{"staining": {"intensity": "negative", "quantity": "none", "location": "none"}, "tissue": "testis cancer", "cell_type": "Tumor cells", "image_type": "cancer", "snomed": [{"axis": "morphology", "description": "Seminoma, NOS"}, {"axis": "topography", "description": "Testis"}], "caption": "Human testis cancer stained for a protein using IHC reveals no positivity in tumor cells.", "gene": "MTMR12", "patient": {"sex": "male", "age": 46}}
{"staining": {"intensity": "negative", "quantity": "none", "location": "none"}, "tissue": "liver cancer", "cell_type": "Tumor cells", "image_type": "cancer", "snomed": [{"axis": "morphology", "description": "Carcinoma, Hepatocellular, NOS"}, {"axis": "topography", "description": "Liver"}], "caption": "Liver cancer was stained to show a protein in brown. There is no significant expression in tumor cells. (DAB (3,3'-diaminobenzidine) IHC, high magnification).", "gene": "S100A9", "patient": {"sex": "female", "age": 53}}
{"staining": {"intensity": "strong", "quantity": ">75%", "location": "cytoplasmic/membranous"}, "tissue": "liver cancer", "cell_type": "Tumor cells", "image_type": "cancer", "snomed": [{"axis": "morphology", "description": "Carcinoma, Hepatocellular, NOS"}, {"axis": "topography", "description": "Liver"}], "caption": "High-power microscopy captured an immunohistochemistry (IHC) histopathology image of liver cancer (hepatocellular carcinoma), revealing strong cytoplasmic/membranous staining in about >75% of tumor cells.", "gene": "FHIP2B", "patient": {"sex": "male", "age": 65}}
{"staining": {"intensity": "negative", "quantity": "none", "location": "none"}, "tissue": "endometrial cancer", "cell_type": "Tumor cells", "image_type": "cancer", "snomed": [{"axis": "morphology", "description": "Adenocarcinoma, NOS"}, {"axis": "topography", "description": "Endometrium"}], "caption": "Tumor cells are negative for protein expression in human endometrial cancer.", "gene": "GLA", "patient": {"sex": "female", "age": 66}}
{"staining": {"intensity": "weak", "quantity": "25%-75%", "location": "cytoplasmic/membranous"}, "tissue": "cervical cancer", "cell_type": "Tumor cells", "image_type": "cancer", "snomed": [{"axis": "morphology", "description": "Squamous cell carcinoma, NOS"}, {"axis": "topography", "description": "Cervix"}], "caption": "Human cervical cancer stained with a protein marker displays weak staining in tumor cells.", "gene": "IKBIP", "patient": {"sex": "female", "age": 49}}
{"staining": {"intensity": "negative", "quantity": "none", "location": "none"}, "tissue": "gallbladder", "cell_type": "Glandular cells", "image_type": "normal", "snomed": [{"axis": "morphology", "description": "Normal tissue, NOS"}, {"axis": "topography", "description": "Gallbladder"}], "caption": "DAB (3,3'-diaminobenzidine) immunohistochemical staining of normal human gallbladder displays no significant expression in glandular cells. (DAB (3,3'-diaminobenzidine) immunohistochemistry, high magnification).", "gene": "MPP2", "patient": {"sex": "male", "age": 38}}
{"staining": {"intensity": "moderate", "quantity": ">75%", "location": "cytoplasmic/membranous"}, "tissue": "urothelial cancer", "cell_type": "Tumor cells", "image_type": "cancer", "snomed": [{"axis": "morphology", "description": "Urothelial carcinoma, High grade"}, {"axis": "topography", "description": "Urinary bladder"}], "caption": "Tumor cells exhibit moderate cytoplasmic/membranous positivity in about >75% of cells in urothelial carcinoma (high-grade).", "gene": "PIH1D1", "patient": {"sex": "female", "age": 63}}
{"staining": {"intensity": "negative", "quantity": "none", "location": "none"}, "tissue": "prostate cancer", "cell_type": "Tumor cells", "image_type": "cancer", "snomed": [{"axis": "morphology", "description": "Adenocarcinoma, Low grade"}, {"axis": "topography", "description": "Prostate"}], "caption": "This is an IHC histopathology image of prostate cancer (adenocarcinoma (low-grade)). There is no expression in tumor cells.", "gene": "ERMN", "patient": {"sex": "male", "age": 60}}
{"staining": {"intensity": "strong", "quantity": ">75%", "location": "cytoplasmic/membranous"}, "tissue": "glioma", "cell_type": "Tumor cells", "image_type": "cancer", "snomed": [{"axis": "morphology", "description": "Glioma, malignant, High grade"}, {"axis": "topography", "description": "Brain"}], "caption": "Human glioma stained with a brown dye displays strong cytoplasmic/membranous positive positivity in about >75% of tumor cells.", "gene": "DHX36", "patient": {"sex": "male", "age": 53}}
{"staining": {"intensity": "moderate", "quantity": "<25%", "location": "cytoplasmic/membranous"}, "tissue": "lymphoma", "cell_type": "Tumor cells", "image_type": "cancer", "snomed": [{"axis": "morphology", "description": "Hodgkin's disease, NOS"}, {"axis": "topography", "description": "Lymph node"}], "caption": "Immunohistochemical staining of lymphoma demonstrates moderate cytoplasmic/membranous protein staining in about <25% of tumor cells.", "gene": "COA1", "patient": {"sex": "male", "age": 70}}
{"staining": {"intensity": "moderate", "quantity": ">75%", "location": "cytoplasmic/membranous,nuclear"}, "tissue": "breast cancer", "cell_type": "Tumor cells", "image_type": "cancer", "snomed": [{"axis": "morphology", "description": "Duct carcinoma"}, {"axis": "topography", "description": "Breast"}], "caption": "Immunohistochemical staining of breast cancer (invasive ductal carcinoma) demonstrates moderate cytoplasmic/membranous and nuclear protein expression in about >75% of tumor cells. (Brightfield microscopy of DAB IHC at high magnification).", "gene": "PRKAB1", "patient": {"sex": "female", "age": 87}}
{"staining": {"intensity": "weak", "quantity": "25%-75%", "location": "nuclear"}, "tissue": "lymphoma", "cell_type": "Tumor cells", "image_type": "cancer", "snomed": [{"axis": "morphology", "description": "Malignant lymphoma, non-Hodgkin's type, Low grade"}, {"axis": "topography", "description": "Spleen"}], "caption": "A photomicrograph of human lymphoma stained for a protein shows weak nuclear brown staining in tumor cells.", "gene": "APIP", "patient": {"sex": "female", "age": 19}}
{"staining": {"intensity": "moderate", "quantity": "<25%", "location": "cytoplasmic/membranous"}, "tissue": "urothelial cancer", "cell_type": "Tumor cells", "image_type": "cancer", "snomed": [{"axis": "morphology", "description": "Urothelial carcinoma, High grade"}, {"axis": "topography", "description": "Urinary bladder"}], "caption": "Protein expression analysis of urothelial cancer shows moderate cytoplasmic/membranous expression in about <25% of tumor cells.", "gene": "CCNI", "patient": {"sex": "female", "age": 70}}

TASK => Repeat each record exactly. Omit nothing.

REPLY =>
{"staining": {"intensity": "negative", "quantity": "none", "location": "none"}, "tissue": "testis cancer", "cell_type": "Tumor cells", "image_type": "cancer", "snomed": [{"axis": "morphology", "description": "Seminoma, NOS"}, {"axis": "topography", "description": "Testis"}], "caption": "Human testis cancer stained for a protein using IHC reveals no positivity in tumor cells.", "gene": "MTMR12", "patient": {"sex": "male", "age": 46}}
{"staining": {"intensity": "negative", "quantity": "none", "location": "none"}, "tissue": "liver cancer", "cell_type": "Tumor cells", "image_type": "cancer", "snomed": [{"axis": "morphology", "description": "Carcinoma, Hepatocellular, NOS"}, {"axis": "topography", "description": "Liver"}], "caption": "Liver cancer was stained to show a protein in brown. There is no significant expression in tumor cells. (DAB (3,3'-diaminobenzidine) IHC, high magnification).", "gene": "S100A9", "patient": {"sex": "female", "age": 53}}
{"staining": {"intensity": "strong", "quantity": ">75%", "location": "cytoplasmic/membranous"}, "tissue": "liver cancer", "cell_type": "Tumor cells", "image_type": "cancer", "snomed": [{"axis": "morphology", "description": "Carcinoma, Hepatocellular, NOS"}, {"axis": "topography", "description": "Liver"}], "caption": "High-power microscopy captured an immunohistochemistry (IHC) histopathology image of liver cancer (hepatocellular carcinoma), revealing strong cytoplasmic/membranous staining in about >75% of tumor cells.", "gene": "FHIP2B", "patient": {"sex": "male", "age": 65}}
{"staining": {"intensity": "negative", "quantity": "none", "location": "none"}, "tissue": "endometrial cancer", "cell_type": "Tumor cells", "image_type": "cancer", "snomed": [{"axis": "morphology", "description": "Adenocarcinoma, NOS"}, {"axis": "topography", "description": "Endometrium"}], "caption": "Tumor cells are negative for protein expression in human endometrial cancer.", "gene": "GLA", "patient": {"sex": "female", "age": 66}}
{"staining": {"intensity": "weak", "quantity": "25%-75%", "location": "cytoplasmic/membranous"}, "tissue": "cervical cancer", "cell_type": "Tumor cells", "image_type": "cancer", "snomed": [{"axis": "morphology", "description": "Squamous cell carcinoma, NOS"}, {"axis": "topography", "description": "Cervix"}], "caption": "Human cervical cancer stained with a protein marker displays weak staining in tumor cells.", "gene": "IKBIP", "patient": {"sex": "female", "age": 49}}
{"staining": {"intensity": "negative", "quantity": "none", "location": "none"}, "tissue": "gallbladder", "cell_type": "Glandular cells", "image_type": "normal", "snomed": [{"axis": "morphology", "description": "Normal tissue, NOS"}, {"axis": "topography", "description": "Gallbladder"}], "caption": "DAB (3,3'-diaminobenzidine) immunohistochemical staining of normal human gallbladder displays no significant expression in glandular cells. (DAB (3,3'-diaminobenzidine) immunohistochemistry, high magnification).", "gene": "MPP2", "patient": {"sex": "male", "age": 38}}
{"staining": {"intensity": "moderate", "quantity": ">75%", "location": "cytoplasmic/membranous"}, "tissue": "urothelial cancer", "cell_type": "Tumor cells", "image_type": "cancer", "snomed": [{"axis": "morphology", "description": "Urothelial carcinoma, High grade"}, {"axis": "topography", "description": "Urinary bladder"}], "caption": "Tumor cells exhibit moderate cytoplasmic/membranous positivity in about >75% of cells in urothelial carcinoma (high-grade).", "gene": "PIH1D1", "patient": {"sex": "female", "age": 63}}
{"staining": {"intensity": "negative", "quantity": "none", "location": "none"}, "tissue": "prostate cancer", "cell_type": "Tumor cells", "image_type": "cancer", "snomed": [{"axis": "morphology", "description": "Adenocarcinoma, Low grade"}, {"axis": "topography", "description": "Prostate"}], "caption": "This is an IHC histopathology image of prostate cancer (adenocarcinoma (low-grade)). There is no expression in tumor cells.", "gene": "ERMN", "patient": {"sex": "male", "age": 60}}
{"staining": {"intensity": "strong", "quantity": ">75%", "location": "cytoplasmic/membranous"}, "tissue": "glioma", "cell_type": "Tumor cells", "image_type": "cancer", "snomed": [{"axis": "morphology", "description": "Glioma, malignant, High grade"}, {"axis": "topography", "description": "Brain"}], "caption": "Human glioma stained with a brown dye displays strong cytoplasmic/membranous positive positivity in about >75% of tumor cells.", "gene": "DHX36", "patient": {"sex": "male", "age": 53}}
{"staining": {"intensity": "moderate", "quantity": "<25%", "location": "cytoplasmic/membranous"}, "tissue": "lymphoma", "cell_type": "Tumor cells", "image_type": "cancer", "snomed": [{"axis": "morphology", "description": "Hodgkin's disease, NOS"}, {"axis": "topography", "description": "Lymph node"}], "caption": "Immunohistochemical staining of lymphoma demonstrates moderate cytoplasmic/membranous protein staining in about <25% of tumor cells.", "gene": "COA1", "patient": {"sex": "male", "age": 70}}
{"staining": {"intensity": "moderate", "quantity": ">75%", "location": "cytoplasmic/membranous,nuclear"}, "tissue": "breast cancer", "cell_type": "Tumor cells", "image_type": "cancer", "snomed": [{"axis": "morphology", "description": "Duct carcinoma"}, {"axis": "topography", "description": "Breast"}], "caption": "Immunohistochemical staining of breast cancer (invasive ductal carcinoma) demonstrates moderate cytoplasmic/membranous and nuclear protein expression in about >75% of tumor cells. (Brightfield microscopy of DAB IHC at high magnification).", "gene": "PRKAB1", "patient": {"sex": "female", "age": 87}}
{"staining": {"intensity": "weak", "quantity": "25%-75%", "location": "nuclear"}, "tissue": "lymphoma", "cell_type": "Tumor cells", "image_type": "cancer", "snomed": [{"axis": "morphology", "description": "Malignant lymphoma, non-Hodgkin's type, Low grade"}, {"axis": "topography", "description": "Spleen"}], "caption": "A photomicrograph of human lymphoma stained for a protein shows weak nuclear brown staining in tumor cells.", "gene": "APIP", "patient": {"sex": "female", "age": 19}}
{"staining": {"intensity": "moderate", "quantity": "<25%", "location": "cytoplasmic/membranous"}, "tissue": "urothelial cancer", "cell_type": "Tumor cells", "image_type": "cancer", "snomed": [{"axis": "morphology", "description": "Urothelial carcinoma, High grade"}, {"axis": "topography", "description": "Urinary bladder"}], "caption": "Protein expression analysis of urothelial cancer shows moderate cytoplasmic/membranous expression in about <25% of tumor cells.", "gene": "CCNI", "patient": {"sex": "female", "age": 70}}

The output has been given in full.